For the last two mornings, Montana Department of Transportation crews have been running a snow blower up and down a portion of North 27th and hauling away the snow drifts.
“We just had way too much snow downtown. We’re trying to make room for some more snow,” said Randy Roth, MDOT’s maintenance chief of the Billings district, on Friday morning.
“We’re just running out of room,” he said.
MDOT is preparing for another blast of snow from a powerful Western U.S. storm system that is expected to bring moisture to Montana and Wyoming.
The National Weather Service is forecasting more snow beginning on Sunday. The next round of storms comes after last month’s total snowfall of 30.4 inches in Billings, making it the town's snowiest December on record.
Snow drifts had narrowed 12-foot lanes on North 27th down to about seven or eight feet, Roth said. That’s why the state decided to “get as much done as we could,” he added.
“It was deep by the Gazette,” which is located on North 27th at Fourth Avenue North, Roth said. “We just had nowhere else to go with snow coming,” he added.
Snow clearing has been happening on the northern section, from about Third Avenue North to Montana State University Billings in the early morning hours, when traffic is light and conditions are safer.
“We don’t want to interrupt traffic. We started yesterday morning at about 4 a.m.,” Roth said.
On Friday, crews started at 2 a.m. and returned to the maintenance yard at about 8 a.m. “We had one blower out this morning,” he said, of the three snow blowers in the district’s arsenal.

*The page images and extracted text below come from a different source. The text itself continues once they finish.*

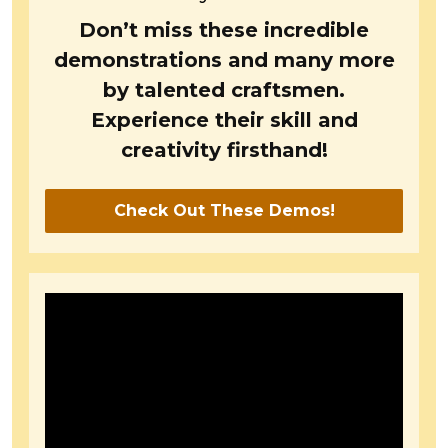
Don’t miss these incredible
demonstrations and many more
by talented craftsmen.
Experience their skill and
creativity firsthand!
Check Out These Demos!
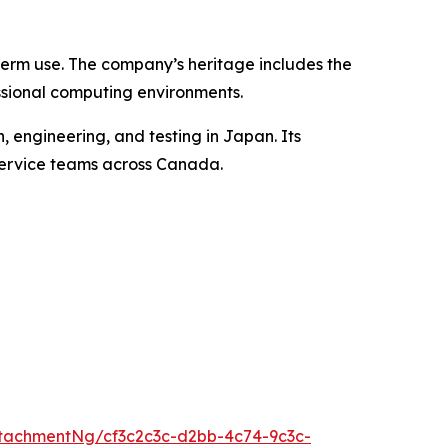
term use. The company’s heritage includes the
ssional computing environments.
 engineering, and testing in Japan. Its
 service teams across Canada.
tachmentNg/cf3c2c3c-d2bb-4c74-9c3c-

The snow blower attaches to the front of a loader, while an auger breaks up the snow and a fan blows it into the back of trucks that drive in front. The trucks dump their snow loads in an area the department has near the South Billings Boulevard interchange.
On Friday morning, the MDOT had 10 trucks, the blower and another loader working North 27th, Roth said.
“We hauled a lot of snow,” he said.
Roth estimated MDOT has hauled “a couple hundred loads” in the last two days.
The plan is to continue snow clearing on North 27th from Third Avenue North south to the Interstate, but Roth said he doesn’t have the time and equipment to get the job done this week. Maybe next week, he said.
That is because the employees who clear and haul snowdrifts are also the ones who drive snow plows, and they use the same trucks for both tasks.
After hauling snow, the trucks return to the shop where mechanics reattach the plows and sanding equipment.
The Billings District is responsible for the interstates along with other roadways in an area that includes Big Timber, Columbus, Red Lodge, Bridger, Laurel, Hardin, Lodge Grass, Busby and Custer.
So far, the winter season has been tough on the district. Eight of its trucks have been hit by motorists including one truck that got totaled, Roth said.
At one point, Roth said, he heard that 13 MDOT trucks statewide had been hit and eight of them were in his district.
The trucks usually get rear-ended, Roth said. The crashes can tear out the sanders and cause other damage.
Such wrecks knock the trucks out of commission while shop mechanics and welders make repairs, Roth said.
In one crash, a driver hit a truck, lost control and tore off the plow, he said.
And in early December, a snowplow was totaled after it got rear-ended by a semi-tractor trailer that was hauling cattle on Interstate 90 near the Montana-Wyoming border. The crash caused the snowplow to roll one and a half times, Roth said. Neither the snowplow driver nor semi driver was injured. The cattle also appeared to be unhurt.
Snowplows travel at about 35 mph to 40 mph, while other drivers are going “60 mph or better,” Roth said. He urged motorists to slow down.
The agency has installed white lights on the back of its plows to try to make them more visible, he said. Wind and blowing snow also can reduce visibility.
The busy season also means long days and nights for employees.
“The guys are getting just a touch tired. I don’t have a lot of guys to do what we do. All of us are on call 24-7,” he said.
Earlier in the season, Roth said he had employees who worked 19 days straight.
To help on the North 27th project, Roth called in trucks from Laurel to assist the two Billings crews.
To help reduce overtime, Roth said he splits shifts but that budgeting is not his primary issue. He is focused on providing service to the public.
“We have to do what we have to do,” he said.